The show isn’t always absurd humor, though. You’ll probably appreciate the show more if you A) are a fan of Star Trek who B) doesn’t have a bat’leth up your ass about the way the property is being treated in the 21st century. In fact, there are some seriously fantastic episodes in this bunch, which I think is kind of odd for a debut season. The last two of the season, in fact — “Crisis Point” and “No Small Parts” — kind of blew me away in not just how good they were for merging the usual comedic tones with some serious drama, but how good they were as Star Trek episodes. “Crisis Point” in particular kind of sneaked up on me by hiding behind the show’s usual staccato Trek -ephemera delivery and it wasn’t until after everything calmed down that I understood how seriously psychological the episode was.

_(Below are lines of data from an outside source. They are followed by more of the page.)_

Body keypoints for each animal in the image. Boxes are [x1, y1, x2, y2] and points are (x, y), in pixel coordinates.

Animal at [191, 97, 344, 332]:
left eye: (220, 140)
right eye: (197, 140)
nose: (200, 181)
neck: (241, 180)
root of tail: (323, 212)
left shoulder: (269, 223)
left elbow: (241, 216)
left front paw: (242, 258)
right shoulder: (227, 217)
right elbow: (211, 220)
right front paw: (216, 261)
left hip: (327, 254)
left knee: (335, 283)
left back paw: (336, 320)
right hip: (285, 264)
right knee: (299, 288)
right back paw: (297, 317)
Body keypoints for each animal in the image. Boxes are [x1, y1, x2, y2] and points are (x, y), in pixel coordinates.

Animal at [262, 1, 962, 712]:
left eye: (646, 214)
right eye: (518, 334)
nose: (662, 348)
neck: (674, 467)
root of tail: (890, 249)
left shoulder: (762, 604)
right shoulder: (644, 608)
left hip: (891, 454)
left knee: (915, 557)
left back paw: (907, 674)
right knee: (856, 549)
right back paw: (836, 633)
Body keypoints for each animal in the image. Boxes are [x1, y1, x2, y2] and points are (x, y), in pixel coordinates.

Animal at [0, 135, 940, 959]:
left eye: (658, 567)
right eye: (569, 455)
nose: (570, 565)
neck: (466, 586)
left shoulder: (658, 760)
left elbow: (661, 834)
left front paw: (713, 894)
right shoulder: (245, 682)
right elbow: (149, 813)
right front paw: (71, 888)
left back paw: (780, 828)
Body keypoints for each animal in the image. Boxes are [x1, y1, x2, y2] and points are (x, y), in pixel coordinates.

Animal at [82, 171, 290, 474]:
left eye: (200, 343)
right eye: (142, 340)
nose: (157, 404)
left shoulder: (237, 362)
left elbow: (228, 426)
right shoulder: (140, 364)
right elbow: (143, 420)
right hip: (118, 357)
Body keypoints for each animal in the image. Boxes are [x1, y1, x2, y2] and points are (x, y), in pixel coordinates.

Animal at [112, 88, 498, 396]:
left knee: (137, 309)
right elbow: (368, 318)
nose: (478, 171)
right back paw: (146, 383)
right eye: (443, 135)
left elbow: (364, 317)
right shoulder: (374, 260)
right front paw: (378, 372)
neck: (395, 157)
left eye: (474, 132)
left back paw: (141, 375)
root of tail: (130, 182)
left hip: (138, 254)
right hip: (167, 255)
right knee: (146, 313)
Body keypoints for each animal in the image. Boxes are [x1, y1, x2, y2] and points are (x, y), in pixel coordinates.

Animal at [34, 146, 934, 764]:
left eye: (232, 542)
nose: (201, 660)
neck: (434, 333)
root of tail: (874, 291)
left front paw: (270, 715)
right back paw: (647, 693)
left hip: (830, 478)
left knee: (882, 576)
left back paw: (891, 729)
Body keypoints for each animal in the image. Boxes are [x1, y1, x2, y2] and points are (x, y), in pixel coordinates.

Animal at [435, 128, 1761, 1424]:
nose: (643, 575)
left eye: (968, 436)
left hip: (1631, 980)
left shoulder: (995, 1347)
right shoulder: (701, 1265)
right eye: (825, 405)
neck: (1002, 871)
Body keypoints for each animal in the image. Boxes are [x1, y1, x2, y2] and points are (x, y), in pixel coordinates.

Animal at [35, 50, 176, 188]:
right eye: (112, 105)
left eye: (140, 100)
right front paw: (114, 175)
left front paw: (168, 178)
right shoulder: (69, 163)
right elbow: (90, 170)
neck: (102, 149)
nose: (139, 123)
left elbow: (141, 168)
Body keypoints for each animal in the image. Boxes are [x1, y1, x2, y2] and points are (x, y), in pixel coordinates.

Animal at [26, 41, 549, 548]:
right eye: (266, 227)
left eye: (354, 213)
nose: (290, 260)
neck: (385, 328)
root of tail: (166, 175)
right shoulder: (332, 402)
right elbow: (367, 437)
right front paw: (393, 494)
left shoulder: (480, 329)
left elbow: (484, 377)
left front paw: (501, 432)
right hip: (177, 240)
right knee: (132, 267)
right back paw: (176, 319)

Unfortunately I think that being a Star Trek series puts the show behind a veritable 8-ball because as Discovery and Picard have shown, many people are keen to gatekeep what they think Star Trek should be. In their mind Star Trek is supposed to be serious, it’s supposed to always be optimistic, and although it’s guaranteed that the going will get tough, we’ll get a comfortable resolution heavily disguised as Starfleet ingenuity and a lot of “Treknobabble”. Discovery went dark, Picard went obsolescent, and Lower Decks goes absurd, which means that it’s not going to be everyone’s cup of tea. While at first I kept watching only because it was bridging the end of Picard and the new season of Discovery, the show seemed to settle into both it’s delivery and it’s Trek-ness until it delivered a pretty serious one-two punch at the end. With this trial run under it’s belt, I’m hoping that a season two will build on the successes of the first season and ditch the stuff that hasn’t worked. I am glad I stuck through the first round of episodes, though, because Lower Decks is — in my opinion and despite how off the beaten path it is for Star Trek — a worthy addition to the Star Trek Universe.
 OK, so I know this is pedantic, but each time I saw a post ore recap of a Lower Decks episode talk about “Easter Eggs”, the implied giggling got more and more pronounced. To me — and hopefully to you — an Easter Egg is something that is not in plain sight. Easter eggs are hidden away for kids to find, and they are rewarded for doing so. When it comes to including an Easter egg in a show or movie, for example, it’s a poster or a background cameo by a character that isn’t focused on. What Lower Decks does, however, is blatently call out things. The show literally wants you to see them, so they slap you in the face with them…usually in burst of rapid-fire dialog, or as a quick “Family Guy” style aside. Instead, I’d call these inclusions “callbacks”, because they are — wait for it — calling back to previous Star Trek content.